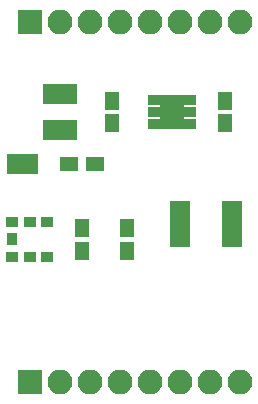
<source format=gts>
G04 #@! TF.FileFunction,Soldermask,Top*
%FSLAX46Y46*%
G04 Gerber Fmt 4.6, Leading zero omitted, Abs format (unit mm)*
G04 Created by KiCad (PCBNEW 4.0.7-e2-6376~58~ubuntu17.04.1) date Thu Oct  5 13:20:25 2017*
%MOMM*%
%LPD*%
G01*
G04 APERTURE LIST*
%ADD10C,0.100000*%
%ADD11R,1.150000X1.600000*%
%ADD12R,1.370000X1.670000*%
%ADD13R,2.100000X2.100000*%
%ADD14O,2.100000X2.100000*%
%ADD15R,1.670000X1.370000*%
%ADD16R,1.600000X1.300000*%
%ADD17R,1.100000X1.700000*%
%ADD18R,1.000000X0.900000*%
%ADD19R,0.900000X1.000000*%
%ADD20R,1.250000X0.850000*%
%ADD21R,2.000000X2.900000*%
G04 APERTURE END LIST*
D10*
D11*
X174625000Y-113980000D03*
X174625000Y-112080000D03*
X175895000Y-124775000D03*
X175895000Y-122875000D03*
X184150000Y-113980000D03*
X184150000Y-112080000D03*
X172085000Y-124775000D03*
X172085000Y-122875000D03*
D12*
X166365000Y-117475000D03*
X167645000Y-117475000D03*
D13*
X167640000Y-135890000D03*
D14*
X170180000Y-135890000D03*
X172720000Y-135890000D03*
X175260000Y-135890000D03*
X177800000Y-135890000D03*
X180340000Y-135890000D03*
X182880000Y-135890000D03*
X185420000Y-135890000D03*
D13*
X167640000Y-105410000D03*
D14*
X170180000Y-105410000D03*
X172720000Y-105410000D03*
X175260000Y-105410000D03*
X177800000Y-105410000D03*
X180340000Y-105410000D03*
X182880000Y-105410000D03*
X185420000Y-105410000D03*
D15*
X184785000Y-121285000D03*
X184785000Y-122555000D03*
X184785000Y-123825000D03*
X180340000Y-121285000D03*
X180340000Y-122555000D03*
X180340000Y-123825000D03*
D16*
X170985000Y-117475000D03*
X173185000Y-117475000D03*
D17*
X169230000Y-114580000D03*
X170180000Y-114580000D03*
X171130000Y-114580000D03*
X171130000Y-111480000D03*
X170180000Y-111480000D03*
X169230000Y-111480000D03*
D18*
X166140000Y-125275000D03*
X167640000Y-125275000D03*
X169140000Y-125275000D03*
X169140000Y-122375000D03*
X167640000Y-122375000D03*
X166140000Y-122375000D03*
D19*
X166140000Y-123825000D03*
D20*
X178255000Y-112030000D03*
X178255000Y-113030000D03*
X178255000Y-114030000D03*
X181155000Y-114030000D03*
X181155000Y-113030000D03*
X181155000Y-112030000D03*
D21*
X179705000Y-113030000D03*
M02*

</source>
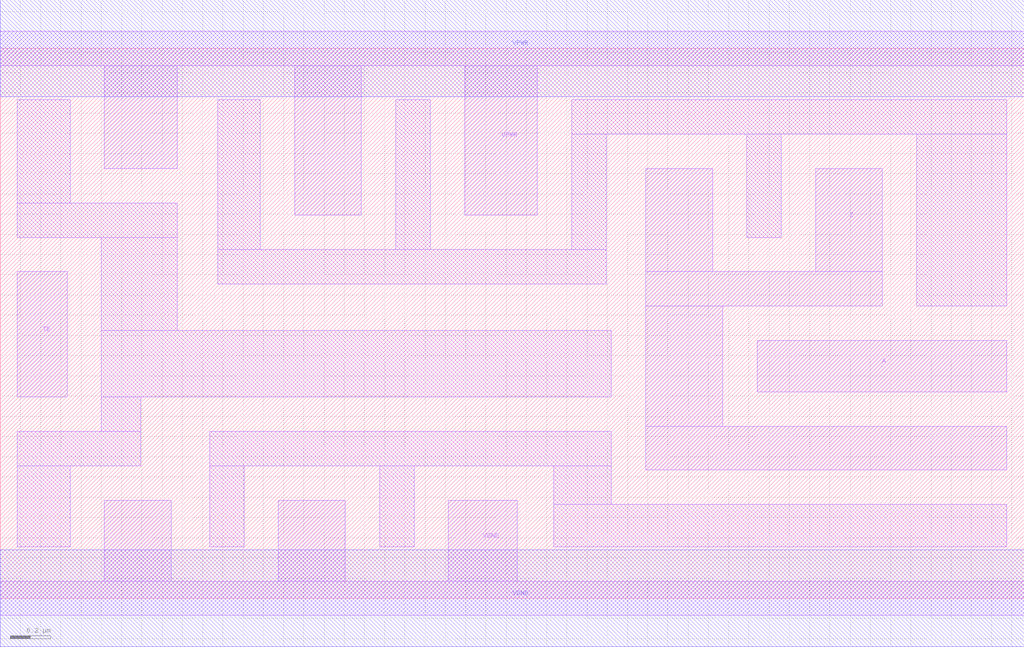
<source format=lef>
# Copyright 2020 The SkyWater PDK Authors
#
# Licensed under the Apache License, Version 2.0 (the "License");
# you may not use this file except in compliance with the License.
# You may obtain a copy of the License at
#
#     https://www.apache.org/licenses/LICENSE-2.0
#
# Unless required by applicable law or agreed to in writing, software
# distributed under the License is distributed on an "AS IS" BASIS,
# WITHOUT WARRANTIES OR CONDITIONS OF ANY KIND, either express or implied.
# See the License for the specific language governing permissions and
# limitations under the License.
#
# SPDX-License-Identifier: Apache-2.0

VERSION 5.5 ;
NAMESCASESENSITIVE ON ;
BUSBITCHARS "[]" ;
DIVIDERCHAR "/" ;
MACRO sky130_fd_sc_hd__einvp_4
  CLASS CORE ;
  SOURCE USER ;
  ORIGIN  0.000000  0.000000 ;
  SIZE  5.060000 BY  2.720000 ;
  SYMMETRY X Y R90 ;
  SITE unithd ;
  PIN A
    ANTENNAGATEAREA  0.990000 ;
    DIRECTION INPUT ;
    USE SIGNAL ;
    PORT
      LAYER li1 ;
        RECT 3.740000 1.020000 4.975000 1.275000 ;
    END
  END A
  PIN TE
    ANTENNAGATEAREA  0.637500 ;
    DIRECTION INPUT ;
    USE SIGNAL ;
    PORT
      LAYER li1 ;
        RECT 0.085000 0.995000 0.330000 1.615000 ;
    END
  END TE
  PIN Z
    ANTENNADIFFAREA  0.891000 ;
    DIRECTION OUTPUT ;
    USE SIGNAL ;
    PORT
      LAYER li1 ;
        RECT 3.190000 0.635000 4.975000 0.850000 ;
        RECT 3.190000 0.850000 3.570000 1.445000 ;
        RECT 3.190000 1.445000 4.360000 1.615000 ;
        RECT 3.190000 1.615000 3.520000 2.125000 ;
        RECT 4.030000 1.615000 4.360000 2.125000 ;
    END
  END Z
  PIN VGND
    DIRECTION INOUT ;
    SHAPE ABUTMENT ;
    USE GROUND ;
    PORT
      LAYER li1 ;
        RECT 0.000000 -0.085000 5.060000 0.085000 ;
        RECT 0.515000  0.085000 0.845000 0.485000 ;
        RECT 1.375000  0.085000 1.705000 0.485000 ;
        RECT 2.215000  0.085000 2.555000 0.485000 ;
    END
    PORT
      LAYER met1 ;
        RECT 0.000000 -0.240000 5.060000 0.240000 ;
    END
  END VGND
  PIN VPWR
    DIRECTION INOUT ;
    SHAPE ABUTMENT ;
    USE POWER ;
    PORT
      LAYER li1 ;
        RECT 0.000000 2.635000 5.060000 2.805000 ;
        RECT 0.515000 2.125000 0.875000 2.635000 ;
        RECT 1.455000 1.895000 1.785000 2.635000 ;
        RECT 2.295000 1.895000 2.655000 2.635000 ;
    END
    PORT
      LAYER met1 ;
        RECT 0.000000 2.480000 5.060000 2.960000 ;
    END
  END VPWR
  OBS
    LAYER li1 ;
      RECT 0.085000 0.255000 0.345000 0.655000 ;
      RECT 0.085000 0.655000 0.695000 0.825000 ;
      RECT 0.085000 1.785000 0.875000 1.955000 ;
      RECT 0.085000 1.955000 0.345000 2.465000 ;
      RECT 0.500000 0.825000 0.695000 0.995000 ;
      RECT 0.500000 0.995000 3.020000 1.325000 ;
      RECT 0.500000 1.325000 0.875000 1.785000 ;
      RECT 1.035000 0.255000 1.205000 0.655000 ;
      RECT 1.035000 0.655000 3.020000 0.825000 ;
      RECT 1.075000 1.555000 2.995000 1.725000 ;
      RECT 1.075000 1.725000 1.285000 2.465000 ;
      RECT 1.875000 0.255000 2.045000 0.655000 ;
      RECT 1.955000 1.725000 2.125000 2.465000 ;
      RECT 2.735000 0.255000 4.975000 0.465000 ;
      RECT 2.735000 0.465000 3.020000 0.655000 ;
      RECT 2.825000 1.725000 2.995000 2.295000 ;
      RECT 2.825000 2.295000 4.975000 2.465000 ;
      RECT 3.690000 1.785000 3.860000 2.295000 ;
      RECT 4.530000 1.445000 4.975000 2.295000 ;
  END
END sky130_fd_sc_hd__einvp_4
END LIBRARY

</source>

================

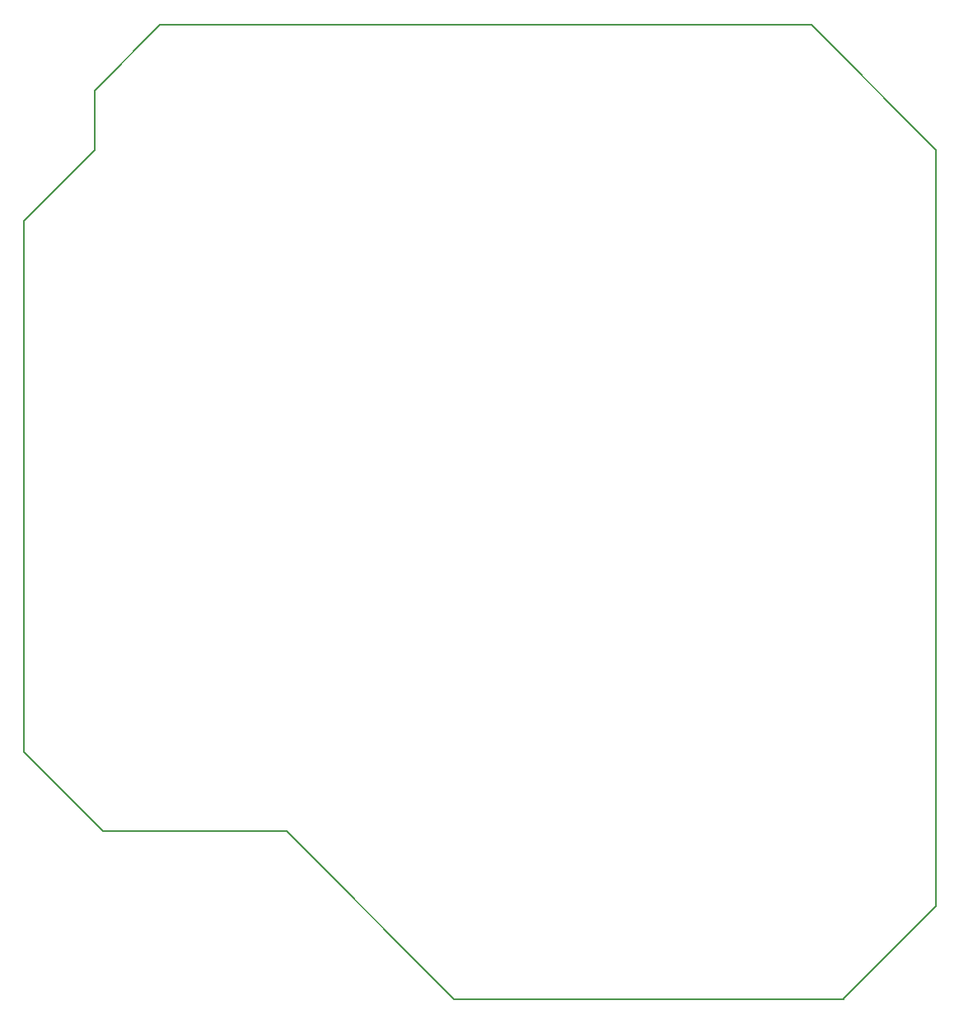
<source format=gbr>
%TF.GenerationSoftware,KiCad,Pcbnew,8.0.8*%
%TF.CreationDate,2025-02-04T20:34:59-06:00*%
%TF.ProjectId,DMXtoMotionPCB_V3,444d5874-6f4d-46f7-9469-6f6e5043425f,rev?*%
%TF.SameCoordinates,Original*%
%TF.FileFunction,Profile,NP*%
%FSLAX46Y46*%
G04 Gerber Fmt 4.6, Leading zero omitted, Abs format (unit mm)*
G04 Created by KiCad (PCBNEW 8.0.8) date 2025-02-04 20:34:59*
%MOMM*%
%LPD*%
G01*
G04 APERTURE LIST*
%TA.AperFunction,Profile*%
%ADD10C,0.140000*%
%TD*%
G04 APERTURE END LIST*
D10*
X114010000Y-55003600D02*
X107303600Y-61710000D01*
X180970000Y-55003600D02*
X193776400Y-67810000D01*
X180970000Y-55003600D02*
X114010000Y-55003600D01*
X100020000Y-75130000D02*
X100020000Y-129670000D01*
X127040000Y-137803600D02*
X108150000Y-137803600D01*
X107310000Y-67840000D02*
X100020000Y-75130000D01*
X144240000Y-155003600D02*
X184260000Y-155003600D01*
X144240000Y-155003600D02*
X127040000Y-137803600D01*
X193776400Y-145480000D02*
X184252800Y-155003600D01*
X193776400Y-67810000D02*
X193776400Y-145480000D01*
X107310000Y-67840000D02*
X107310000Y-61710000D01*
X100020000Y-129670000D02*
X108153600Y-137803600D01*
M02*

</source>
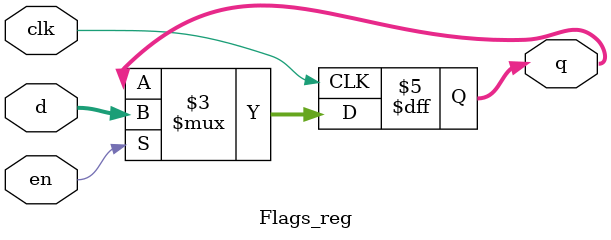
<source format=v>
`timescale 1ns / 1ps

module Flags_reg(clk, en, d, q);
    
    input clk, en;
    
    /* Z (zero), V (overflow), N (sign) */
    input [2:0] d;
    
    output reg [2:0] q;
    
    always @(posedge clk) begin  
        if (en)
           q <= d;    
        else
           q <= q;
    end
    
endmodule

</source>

================

▶ [What to produce]: Check each line of the listing above for the string "FileFunction" and return those that contain it.

▶ [Written answer]:
G04 #@! TF.FileFunction,Soldermask,Top*
%TF.FileFunction,Profile,NP*%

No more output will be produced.